The incident with the piano was interesting, significant even, but not more so than what I found later that night.  At times, there are those occasions so inspirational, so exciting, inherently original and fascinating that I am left beside myself with childlike joy that goes so far as to provoke a maddened sort of muttering that is altogether beyond me to contain.  I went out with my hostelmates for the pleasure to be found in alternating company, and although I did not stay long for my inability to tolerate those darkened rooms where men dance to a cacophony that can only degrade one’s hearing as it does one’s soul—if my hearing is to be lost, I will give it to the masters, what a waste to lose it to trifles!—I saw what granted me the joy that my friends found in dancing, namely, an idea.

In front of one of the many clubs we passed was a man in a variegated garb that covered all but his face and fit in such a way to reveal all of his contours and vulgar indentations.  The face of this man was painted an inhumane white, his dark, bead-like eyes were accentuated with mascara, and his nose was equipped with a red ball that matched the tint of his lips and the peculiar, pointed wig he wore.  This man produced from his mouth a sort of sharp trill and no more; a sound as original as it was strange to perceive emerging from the lips of a man supposed to be not unlike myself!  The clown—indeed he was neither more nor less—eradicated all boundaries drawn by propriety and approached those who passed him, discerned what he ought to do to falter confidence and in turn, the men who suffered his attacks, presented under the guise of innocuous comedy, and delivered the blow as only instinctually knew how to.

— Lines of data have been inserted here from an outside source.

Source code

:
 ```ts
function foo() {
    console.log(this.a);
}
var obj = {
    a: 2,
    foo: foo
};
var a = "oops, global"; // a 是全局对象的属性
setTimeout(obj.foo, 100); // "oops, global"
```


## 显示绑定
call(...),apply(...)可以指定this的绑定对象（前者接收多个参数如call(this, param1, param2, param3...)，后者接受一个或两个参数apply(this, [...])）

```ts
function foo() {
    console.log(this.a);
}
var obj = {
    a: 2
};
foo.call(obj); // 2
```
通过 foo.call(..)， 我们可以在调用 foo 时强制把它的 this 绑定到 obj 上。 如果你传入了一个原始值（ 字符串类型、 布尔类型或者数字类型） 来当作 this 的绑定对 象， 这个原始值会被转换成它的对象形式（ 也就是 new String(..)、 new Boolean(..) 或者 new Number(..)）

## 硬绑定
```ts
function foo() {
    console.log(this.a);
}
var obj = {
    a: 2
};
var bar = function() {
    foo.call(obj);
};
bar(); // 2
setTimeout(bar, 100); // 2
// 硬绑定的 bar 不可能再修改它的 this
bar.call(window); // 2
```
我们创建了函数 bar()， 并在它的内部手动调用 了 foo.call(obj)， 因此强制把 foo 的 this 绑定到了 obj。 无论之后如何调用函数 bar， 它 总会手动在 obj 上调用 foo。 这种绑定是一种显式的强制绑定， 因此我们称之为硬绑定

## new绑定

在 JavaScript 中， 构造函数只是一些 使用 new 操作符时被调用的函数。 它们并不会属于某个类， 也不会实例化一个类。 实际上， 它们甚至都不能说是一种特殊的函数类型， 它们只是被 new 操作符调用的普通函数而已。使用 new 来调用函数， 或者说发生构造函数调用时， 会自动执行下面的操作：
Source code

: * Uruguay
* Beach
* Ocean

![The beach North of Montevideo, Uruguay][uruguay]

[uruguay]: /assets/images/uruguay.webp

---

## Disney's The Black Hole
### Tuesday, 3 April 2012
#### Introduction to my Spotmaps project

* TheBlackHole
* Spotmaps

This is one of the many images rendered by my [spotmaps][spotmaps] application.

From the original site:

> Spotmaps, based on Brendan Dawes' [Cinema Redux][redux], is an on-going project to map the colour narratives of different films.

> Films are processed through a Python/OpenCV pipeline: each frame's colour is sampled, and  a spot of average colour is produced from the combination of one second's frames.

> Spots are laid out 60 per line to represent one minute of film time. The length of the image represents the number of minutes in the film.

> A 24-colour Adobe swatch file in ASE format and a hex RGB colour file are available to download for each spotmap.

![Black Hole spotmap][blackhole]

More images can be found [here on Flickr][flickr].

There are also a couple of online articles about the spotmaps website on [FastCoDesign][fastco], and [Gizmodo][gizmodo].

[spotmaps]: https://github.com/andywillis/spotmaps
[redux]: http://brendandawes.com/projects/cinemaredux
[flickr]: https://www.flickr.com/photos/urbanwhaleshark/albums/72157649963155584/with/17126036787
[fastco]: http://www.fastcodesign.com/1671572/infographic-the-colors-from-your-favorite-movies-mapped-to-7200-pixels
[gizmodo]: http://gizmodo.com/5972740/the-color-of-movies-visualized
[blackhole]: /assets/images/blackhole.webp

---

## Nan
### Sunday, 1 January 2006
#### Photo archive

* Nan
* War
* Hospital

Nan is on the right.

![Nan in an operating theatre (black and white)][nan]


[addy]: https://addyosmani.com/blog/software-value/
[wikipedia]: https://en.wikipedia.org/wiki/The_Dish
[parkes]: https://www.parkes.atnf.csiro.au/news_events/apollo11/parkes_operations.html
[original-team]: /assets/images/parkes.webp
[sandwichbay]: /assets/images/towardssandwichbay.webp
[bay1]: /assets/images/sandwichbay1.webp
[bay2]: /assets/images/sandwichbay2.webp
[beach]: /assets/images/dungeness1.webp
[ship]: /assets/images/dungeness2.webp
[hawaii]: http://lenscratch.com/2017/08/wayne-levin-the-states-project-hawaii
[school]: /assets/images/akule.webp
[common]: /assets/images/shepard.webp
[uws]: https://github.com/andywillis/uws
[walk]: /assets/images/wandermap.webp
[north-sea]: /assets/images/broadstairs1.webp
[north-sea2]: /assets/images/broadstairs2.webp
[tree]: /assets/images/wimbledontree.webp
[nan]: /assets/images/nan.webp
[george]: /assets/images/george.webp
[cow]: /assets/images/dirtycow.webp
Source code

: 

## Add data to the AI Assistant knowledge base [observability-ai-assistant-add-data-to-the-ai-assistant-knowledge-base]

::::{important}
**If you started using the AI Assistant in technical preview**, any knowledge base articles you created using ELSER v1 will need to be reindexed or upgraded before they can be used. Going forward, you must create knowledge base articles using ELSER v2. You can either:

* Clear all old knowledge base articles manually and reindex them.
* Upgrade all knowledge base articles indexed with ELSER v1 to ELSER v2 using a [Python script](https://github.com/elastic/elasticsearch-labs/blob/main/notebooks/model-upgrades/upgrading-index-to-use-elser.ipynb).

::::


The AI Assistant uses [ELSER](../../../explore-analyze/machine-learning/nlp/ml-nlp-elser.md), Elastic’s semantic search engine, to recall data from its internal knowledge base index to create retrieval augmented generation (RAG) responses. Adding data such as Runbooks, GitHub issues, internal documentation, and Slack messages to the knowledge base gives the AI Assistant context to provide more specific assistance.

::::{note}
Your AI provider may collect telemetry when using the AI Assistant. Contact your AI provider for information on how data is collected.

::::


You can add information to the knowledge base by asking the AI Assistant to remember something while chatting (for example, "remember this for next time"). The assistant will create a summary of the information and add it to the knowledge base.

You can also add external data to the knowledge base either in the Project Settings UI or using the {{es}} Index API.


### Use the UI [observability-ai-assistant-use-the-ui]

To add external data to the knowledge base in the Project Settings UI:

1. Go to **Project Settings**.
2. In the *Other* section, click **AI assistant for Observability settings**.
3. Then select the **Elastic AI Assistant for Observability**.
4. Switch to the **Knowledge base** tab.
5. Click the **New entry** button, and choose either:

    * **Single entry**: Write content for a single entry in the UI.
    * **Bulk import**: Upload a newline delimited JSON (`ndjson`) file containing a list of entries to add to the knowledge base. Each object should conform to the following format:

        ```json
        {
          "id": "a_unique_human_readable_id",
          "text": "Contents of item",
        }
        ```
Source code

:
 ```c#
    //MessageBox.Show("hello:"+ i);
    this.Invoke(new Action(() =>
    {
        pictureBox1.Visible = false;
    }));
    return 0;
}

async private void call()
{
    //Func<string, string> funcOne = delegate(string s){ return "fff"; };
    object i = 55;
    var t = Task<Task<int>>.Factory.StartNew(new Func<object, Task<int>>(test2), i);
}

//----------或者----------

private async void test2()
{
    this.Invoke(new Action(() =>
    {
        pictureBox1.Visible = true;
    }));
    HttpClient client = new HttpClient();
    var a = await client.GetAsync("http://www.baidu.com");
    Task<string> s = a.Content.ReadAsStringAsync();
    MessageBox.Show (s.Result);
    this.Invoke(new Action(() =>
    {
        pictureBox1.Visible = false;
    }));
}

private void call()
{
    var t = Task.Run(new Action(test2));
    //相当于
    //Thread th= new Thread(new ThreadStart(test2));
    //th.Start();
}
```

This clown, a martyr for individuality and sincerity, in his very tragic being—for needless to say, the martyr’s existence is an inherently tragic one—provided me with the means to proceed from that snare in which I have been caught by the sixth string quartet of Mendelssohn.  I feel that miraculous process of development and growth of life transpire within me and I know inexpressible excitement in anticipation for what I cannot even fathom to come from this blessed maturation.